Video for 26th June, 2025
Hello everyone and welcome to this weeks’ video.
Yesterday (Tuesday 24 June) we held a study day on mission and evangelism as part of our year of engagement. Speakers looked at it from different traditions and perspectives. However, if our spiritual question time evenings are indicative of people’s feelings on the subject, we ought to have held a seminar on why we should be doing mission and evangelism at all. Surely, in a multi-cultural society like ours we should practice live and let live? Even though Jesus sets us a clear disciple making, missional agenda in the great commission in Matthew 28, the values of Christendom run very deep in the church of England. Christendom assumes everyone is basically a Christian and that what is required is pastoral care and teaching. Evangelism: the active proclamation of the Christian message with a view to inviting people to become followers of Jesus themselves, doesn’t fit easily into this model.
The early Church was one faith tradition amongst a variety of other options. It remained a small minority, often persecuted, until Christianity was legalised and encouraged by Constantine in the 4th century. Their evangelistic zeal, despite great personal risk, was clear. Indeed, this continued for centuries after faith’s adoption in the Roman Empire. Some of our mental models of mission come from the explosion of missionary activity that followed the protestant reformation and especially following the evangelical revivals of the 18th century. Sadly, much of this effort, whilst transformative and effective, sat uncomfortably with European colonialism. Too often, the faith that was preached required an adoption of European cultural values to be seen as genuine. The early catholic missions in the first millennium had none of these associations. The gospel spread through religious orders like the Dominicans. Their heroism was extraordinary. Frequently, it consisted of expeditions by small bands of friars and ended in martyrdom. This cycle repeated itself several times before frail little churches were established.
Friends and neighbours in our own country mean we are now much more aware of different cultural and religious traditions. Ancient traditions like Hinduism and its offshoots in Zoroastrianism, Buddhism and Sikhism have given rise to great civilisations. Christian faith sees itself as a development of and in continuity with Judaism. Classical Islam sees itself as superseding all that has gone before it, with a metaphysic that incorporates much of other traditions within their historical narrative. We now have communities from many faith traditions living alongside us, even in Herefordshire and South Shropshire.
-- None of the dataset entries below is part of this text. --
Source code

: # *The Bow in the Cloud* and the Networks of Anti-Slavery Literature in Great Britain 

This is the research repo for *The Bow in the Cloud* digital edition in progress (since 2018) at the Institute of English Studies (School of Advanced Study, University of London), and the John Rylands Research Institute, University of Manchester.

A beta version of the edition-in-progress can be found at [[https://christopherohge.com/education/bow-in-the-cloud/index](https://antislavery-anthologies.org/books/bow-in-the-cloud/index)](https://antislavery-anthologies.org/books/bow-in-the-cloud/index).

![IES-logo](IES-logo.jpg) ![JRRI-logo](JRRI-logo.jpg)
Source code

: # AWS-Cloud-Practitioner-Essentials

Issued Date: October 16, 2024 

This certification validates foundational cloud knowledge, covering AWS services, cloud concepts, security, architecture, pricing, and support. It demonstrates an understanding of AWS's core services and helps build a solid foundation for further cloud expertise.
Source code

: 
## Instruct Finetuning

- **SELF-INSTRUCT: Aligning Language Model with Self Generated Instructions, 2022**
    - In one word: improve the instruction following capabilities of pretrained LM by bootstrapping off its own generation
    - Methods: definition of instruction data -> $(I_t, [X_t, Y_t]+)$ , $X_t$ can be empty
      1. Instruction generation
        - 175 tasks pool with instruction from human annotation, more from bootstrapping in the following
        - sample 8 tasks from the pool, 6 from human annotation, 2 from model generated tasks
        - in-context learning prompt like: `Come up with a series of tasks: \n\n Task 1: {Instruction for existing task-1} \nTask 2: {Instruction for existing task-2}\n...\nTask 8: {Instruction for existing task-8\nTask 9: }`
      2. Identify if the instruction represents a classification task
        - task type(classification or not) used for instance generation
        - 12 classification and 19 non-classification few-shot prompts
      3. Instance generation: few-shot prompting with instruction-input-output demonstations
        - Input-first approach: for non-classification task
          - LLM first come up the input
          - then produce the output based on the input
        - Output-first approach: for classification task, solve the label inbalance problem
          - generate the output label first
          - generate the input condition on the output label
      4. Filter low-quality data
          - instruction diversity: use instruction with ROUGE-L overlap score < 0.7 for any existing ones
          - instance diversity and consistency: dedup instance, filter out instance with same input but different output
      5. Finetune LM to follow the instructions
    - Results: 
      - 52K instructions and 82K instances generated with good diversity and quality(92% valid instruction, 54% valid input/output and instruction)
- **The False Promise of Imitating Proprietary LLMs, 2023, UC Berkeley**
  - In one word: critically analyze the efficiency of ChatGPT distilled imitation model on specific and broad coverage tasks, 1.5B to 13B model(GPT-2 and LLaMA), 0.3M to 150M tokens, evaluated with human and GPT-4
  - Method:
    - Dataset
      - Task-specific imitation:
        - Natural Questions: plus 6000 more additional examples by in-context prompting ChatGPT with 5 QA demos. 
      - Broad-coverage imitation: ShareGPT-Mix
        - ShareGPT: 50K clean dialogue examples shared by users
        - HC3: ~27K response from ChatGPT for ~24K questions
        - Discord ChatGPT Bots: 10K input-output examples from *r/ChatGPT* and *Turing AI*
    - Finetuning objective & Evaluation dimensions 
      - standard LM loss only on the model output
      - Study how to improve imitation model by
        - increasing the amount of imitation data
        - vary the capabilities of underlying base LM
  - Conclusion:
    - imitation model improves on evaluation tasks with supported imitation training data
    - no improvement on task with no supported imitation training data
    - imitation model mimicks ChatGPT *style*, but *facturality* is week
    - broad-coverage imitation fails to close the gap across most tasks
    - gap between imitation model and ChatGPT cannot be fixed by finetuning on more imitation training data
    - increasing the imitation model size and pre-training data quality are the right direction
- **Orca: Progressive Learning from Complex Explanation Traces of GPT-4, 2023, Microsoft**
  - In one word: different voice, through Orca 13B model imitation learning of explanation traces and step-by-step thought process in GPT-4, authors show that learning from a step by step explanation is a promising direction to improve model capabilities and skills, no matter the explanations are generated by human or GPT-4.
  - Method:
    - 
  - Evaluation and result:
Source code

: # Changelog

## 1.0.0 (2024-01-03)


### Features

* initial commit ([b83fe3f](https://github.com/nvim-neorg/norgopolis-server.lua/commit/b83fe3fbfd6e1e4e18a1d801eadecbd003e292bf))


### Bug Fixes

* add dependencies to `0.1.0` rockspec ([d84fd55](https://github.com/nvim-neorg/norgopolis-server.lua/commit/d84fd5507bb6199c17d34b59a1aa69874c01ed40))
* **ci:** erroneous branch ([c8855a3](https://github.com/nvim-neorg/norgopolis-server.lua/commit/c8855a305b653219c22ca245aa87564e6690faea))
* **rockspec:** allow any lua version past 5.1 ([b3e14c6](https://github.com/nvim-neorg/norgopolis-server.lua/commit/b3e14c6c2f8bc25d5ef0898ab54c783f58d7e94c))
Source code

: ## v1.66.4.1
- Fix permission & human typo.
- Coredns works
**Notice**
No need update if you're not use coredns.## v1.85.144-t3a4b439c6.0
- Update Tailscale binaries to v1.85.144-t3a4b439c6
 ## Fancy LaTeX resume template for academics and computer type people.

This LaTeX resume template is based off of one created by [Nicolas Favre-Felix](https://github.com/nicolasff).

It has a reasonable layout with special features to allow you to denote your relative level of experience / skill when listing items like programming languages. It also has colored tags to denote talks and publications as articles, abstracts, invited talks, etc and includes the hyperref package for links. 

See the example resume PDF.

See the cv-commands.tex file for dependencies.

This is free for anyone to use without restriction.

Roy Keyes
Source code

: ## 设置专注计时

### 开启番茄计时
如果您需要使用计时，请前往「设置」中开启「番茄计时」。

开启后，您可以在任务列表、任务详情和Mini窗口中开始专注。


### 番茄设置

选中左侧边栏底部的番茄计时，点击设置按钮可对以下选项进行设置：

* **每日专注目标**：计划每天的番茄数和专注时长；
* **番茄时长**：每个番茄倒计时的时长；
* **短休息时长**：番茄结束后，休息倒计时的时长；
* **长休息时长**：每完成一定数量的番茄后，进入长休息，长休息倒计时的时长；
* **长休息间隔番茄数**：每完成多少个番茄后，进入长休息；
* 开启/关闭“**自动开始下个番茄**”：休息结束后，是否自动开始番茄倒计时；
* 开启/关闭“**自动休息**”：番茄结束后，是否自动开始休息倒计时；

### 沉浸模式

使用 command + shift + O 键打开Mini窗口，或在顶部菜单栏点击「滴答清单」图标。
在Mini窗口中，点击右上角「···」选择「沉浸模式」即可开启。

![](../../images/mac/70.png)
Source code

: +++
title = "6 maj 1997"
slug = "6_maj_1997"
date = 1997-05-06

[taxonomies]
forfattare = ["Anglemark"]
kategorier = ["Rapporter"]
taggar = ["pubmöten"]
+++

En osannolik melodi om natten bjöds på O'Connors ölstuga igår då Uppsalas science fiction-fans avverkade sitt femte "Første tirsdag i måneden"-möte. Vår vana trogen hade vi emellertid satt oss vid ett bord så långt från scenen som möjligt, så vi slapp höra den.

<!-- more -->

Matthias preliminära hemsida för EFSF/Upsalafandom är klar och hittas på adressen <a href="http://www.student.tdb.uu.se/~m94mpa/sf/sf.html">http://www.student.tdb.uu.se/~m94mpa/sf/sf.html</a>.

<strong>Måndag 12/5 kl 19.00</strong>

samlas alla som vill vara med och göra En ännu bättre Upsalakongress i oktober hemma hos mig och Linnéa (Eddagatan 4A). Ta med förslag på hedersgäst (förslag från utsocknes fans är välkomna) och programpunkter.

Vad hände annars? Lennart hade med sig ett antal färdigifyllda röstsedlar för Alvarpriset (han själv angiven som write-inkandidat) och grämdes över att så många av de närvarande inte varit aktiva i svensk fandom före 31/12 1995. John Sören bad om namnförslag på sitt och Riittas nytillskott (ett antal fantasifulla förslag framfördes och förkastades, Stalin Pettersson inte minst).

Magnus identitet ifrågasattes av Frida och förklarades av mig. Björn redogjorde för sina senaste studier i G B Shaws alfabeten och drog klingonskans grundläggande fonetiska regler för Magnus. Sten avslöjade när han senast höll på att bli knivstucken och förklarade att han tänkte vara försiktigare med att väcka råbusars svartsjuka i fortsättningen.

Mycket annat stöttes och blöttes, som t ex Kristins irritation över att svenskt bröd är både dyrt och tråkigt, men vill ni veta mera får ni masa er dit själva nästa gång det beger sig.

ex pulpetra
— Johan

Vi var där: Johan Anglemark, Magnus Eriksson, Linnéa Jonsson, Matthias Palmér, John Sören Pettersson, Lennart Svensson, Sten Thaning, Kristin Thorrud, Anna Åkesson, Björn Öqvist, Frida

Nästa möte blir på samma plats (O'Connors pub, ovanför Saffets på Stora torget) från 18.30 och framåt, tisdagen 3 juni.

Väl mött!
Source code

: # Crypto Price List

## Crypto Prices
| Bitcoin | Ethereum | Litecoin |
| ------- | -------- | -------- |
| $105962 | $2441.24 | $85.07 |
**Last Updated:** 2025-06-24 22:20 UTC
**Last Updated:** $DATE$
There is a pressing need for greater harmony between faiths, classes and opinions to bolster our democratic traditions.
Secularism doesn’t really get religion as a force to guide one’s life and impart meaning. At best people trot out the patronising, ‘all faiths are different roads up the same mountain’. Any remotely rigorous examination of the truth claims of different faiths reveal this to be a cop out to avoid serious engagement. Looked at closely, the mountains are very different indeed. As some wag once said, all faiths are basically the same, they just differ on matters of the source of revelation, God, his or her providence, identity or even independent existence, salvation, morality and the good life, heaven and hell. Superficial resemblance of practice and common coherence in moral outlook on some matters are not the same as an agreement on the essentials of truth. We may all be wrong, but I can’t see any way that we can all be right.
Our culture doesn’t do disagreement well, so the corollary of the ‘different roads up the same mountain’ argument nonsense is that conviction must bring arrogance and a desire to dominate. We certainly see that in fundamentalism of all kinds: Islam, the extremes of Hindu nationalism, and even in some Christian fundamentalism, although the latter is rarely accompanied by the sort of systemic violence we see in some faith traditions. We cannot escape our obligations as followers of Jesus to make him known. We do have a conviction that a relationship with God the Father through Jesus Christ in the power of the Holy Spirit is where life in all its fullness is to be found. But for Christians, conviction should come with humility and love. The controlling principle is well articulated by Peter in his first letter. “In your hearts revere Christ as Lord. Always be prepared to give an answer to everyone who asks you to give the reason for the hope that you have. But do this with gentleness and respect”. I value living a society where all can function according to a value system derived from such distinctive Christian roots. As responsible citizens, whatever our view, we should seek peace and pursue it.